Namun jika produk tersebut dikomersilkan lebih dari sepekan, kata Penny, maka harus ada pendampingan terhadap fasilitas produksi dan mendapatkan izin edar BPOM.
“Frozen food pangan yang sangat berisiko ada tata cara produksi tertentu yang perlu didampingi BPOM. Bisa saja terkontaminasi bakteri ecoli kalau dapurnya di dekat toilet bahkan sampai tercemar logam, itu beberapa hal yang perlu dipahami terkait risiko,” katanya.
Kemudian Penny mengemukakan pangan olahan dalam kemasan eceran yang diproduksi di dalam negeri maupun impor untuk diperjualbelikan wajib memiliki izin edar.
“Pelaku perlu memahami mutu produk agar tidak jadi masalah hukum dan sebanyak mungkin mendapat pendampingan dari BPOM,” kata Penny K Lukito.
Penny mengutip UU Nomor 18 Tahun 2012 tentang Pangan dan Peraturan Pemerintah Nomor 86 Tahun 2019 tentang Keamanan Pangan yang menyebutkan bahwa setiap pangan olahan yang diproduksi di dalam negeri atau impor untuk diperjualbelikan dalam kemasan eceran wajib memiliki izin edar.
Dalam aturan itu disebutkan pangan olahan adalah makanan atau minuman hasil proses dengan cara atau metode tertentu dengan atau tanpa bahan tambahan.
Saat ini, berdasarkan Undang-Undang Nomor 11 Tahun 2020 tentang Cipta Kerja, ketentuan seperti itu disebut sebagai perizinan berusaha.
Pangan olahan yang dikecualikan dari kewajiban memiliki izin edar dari BPOM adalah pangan olahan dengan sejumlah kriteria.
Kriteria yang dimaksud di antaranya mempunyai masa simpan atau kedaluwarsa kurang dari tujuh hari dibuktikan dengan pencantuman tanggal produksi dan tanggal kedaluwarsa pada label. Digunakan lebih lanjut sebagai bahan baku pangan dan tidak dijual secara langsung kepada konsumen akhir.
Produk dijual dan dikemas langsung di hadapan pembeli dalam jumlah kecil sesuai permintaan konsumen dan pangan olahan siap saji.

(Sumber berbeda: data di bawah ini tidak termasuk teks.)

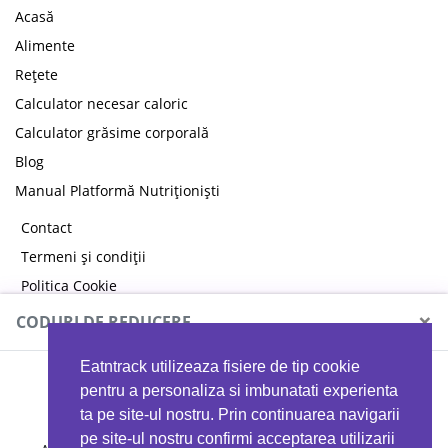
Acasă
Alimente
Rețete
Calculator necesar caloric
Calculator grăsime corporală
Blog
Manual Platformă Nutriționiști
Contact
Termeni și condiții
Politica Cookie
Politica de confidențialitate
×
CODURI DE REDUCERE
Eatntrack utilizeaza fisiere de tip cookie
MYPROTEIN
pentru a personaliza si imbunatati experienta
ta pe site-ul nostru. Prin continuarea navigarii
pe site-ul nostru confirmi acceptarea utilizarii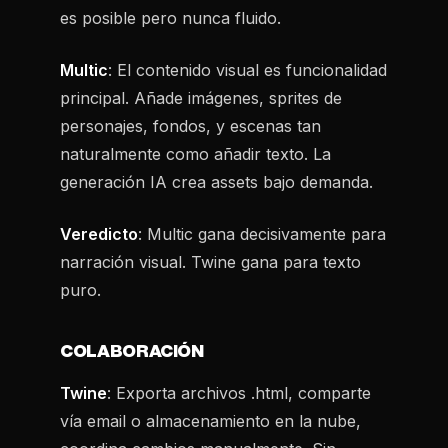
es posible pero nunca fluido.
Multic
: El contenido visual es funcionalidad
principal. Añade imágenes, sprites de
personajes, fondos, y escenas tan
naturalmente como añadir texto. La
generación IA crea assets bajo demanda.
Veredicto
: Multic gana decisivamente para
narración visual. Twine gana para texto
puro.
COLABORACIÓN
Twine
: Exporta archivos .html, comparte
vía email o almacenamiento en la nube,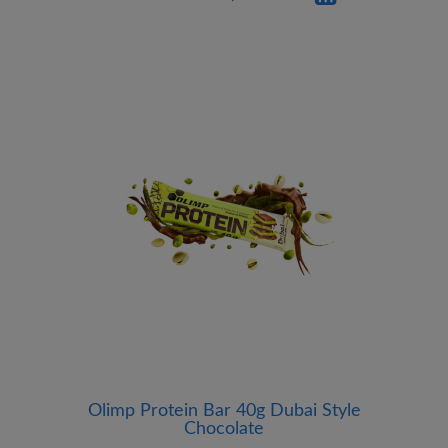
Olimp Protein Bar 40g Dubai Style
Chocolate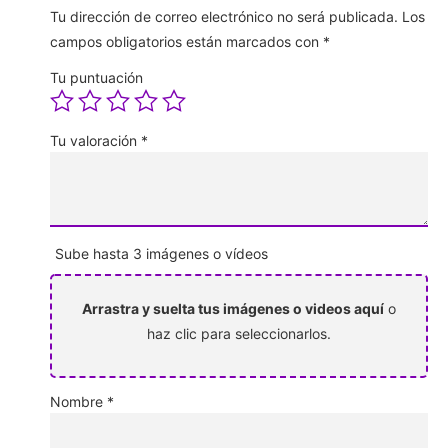
Tu dirección de correo electrónico no será publicada.
Los
campos obligatorios están marcados con
*
Tu puntuación
Tu valoración
*
Sube hasta 3 imágenes o vídeos
Arrastra y suelta tus imágenes o videos aquí
o
haz clic para seleccionarlos.
Nombre
*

Selain pangan olahan yang izin edarnya diterbitkan BPOM, terdapat jenis Pangan Olahan Industri Rumah Tangga (P-IRT) dengan jenis pangan sesuai Peraturan Badan POM Nomor 22 Tahun 2018 tentang Pedoman Pemberian Sertifikat Produksi Pangan Industri Rumah Tangga, perizinannya diterbitkan oleh pemerintah daerah kabupaten/kota.
Pangan olahan beku atau “frozen food” merupakan pangan olahan yang diproduksi dengan menggunakan proses pembekuan dan dipertahankan tetap beku pada suhu -18°C sepanjang rantai distribusi dan penyimpanannya, contohnya seperti es krim.
Pangan olahan siap saji sebagaimana dimaksud pada poin 3 dalam peredarannya dapat disimpan sementara pada suhu beku untuk memperpanjang umur simpan dan menjaga mutu produk sebelum didistribusikan dan disajikan hingga sampai ke tangan konsumen.